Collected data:
▼▼▼

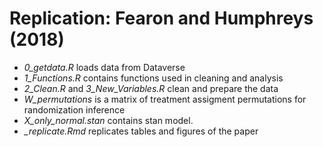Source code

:  # Replication: Fearon and Humphreys (2018)

* *_0_getdata.R_* loads data from Dataverse
* *_1_Functions.R_* contains functions used in cleaning and analysis
* *_2_Clean.R_* and *_3_New_Variables.R_* clean and prepare the data
* *_W_permutations_* is a matrix of treatment assigment permutations for randomization inference
* *_X_only_normal.stan_* contains stan model.
* *__replicate.Rmd_* replicates tables and figures of the paper
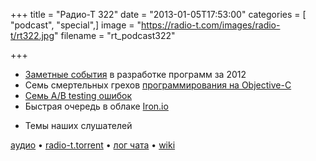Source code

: +++
title = "Радио-Т 322"
date = "2013-01-05T17:53:00"
categories = [ "podcast", "special",]
image = "https://radio-t.com/images/radio-t/rt322.jpg"
filename = "rt_podcast322"

+++

* [Заметные события](http://www.javaworld.com/community/node/8610) в разработке программ за 2012
* Семь смертельных грехов [программирования на Objective-C](http://ashfurrow.com/blog/seven-deadly-sins-of-modern-objective-c)
* [Семь A/B testing ошибок](http://visualwebsiteoptimizer.com/split-testing-blog/seven-ab-testing-mistakes-to-stop-in-2013/)
* Быстрая очередь в облаке [Iron.io](http://blog.iron.io/2012/12/ironmq-handles-100-million-messages-day.html)
- Темы наших слушателей


[аудио](http://cdn.radio-t.com/rt_podcast322.mp3) • [radio-t.torrent](http://cdn.radio-t.com/torrents/rt_podcast322.mp3.torrent) • [лог чата](http://chat.radio-t.com/logs/radio-t-322.html) • [wiki](http://wiki.radio-t.com/%D0%92%D1%8B%D0%BF%D1%83%D1%81%D0%BA_322)<audio src="http://cdn.radio-t.com/rt_podcast322.mp3" preload="none"></audio>
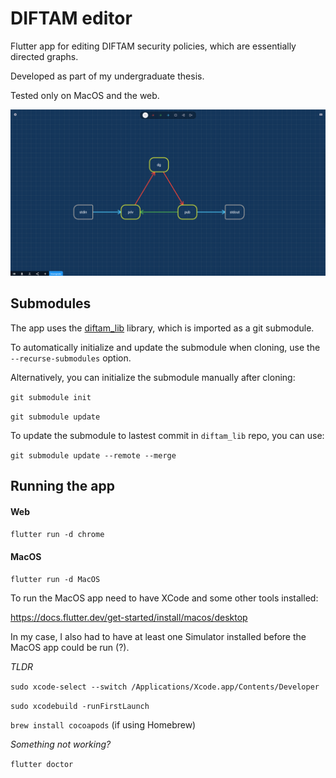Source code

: # DIFTAM editor

Flutter app for editing DIFTAM security policies, which are essentially directed graphs. 

Developed as part of my undergraduate thesis.

Tested only on MacOS and the web.

<img src="assets/screenshots/downgrader.png" width="600">

## Submodules

The app uses the [diftam_lib](https://github.com/zspiler/diftam_lib) library, which is imported as a git submodule.

To automatically initialize and update the submodule when cloning, use the `--recurse-submodules` option.

Alternatively, you can initialize the submodule manually after cloning:

`git submodule init`

`git submodule update`


To update the submodule to lastest commit in `diftam_lib` repo, you can use:

`git submodule update --remote --merge`


## Running the app

#### Web
`flutter run -d chrome`

#### MacOS

`flutter run -d MacOS`

To run the MacOS app need to have XCode and some other tools installed: 

https://docs.flutter.dev/get-started/install/macos/desktop

In my case, I also had to have at least one Simulator installed before 
the MacOS app could be run (?).

*TLDR*

`sudo xcode-select --switch /Applications/Xcode.app/Contents/Developer`

`sudo xcodebuild -runFirstLaunch`

`brew install cocoapods` (if using Homebrew)

*Something not working?*

`flutter doctor`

▲▲▲

▸ EXERCISE OBJECTIVE
The answer must consist of every line from the records above that holds "seven".

▸ OUTPUT OF THE EXERCISE
* Семь смертельных грехов [программирования на Objective-C](http://ashfurrow.com/blog/seven-deadly-sins-of-modern-objective-c)
* [Семь A/B testing ошибок](http://visualwebsiteoptimizer.com/split-testing-blog/seven-ab-testing-mistakes-to-stop-in-2013/)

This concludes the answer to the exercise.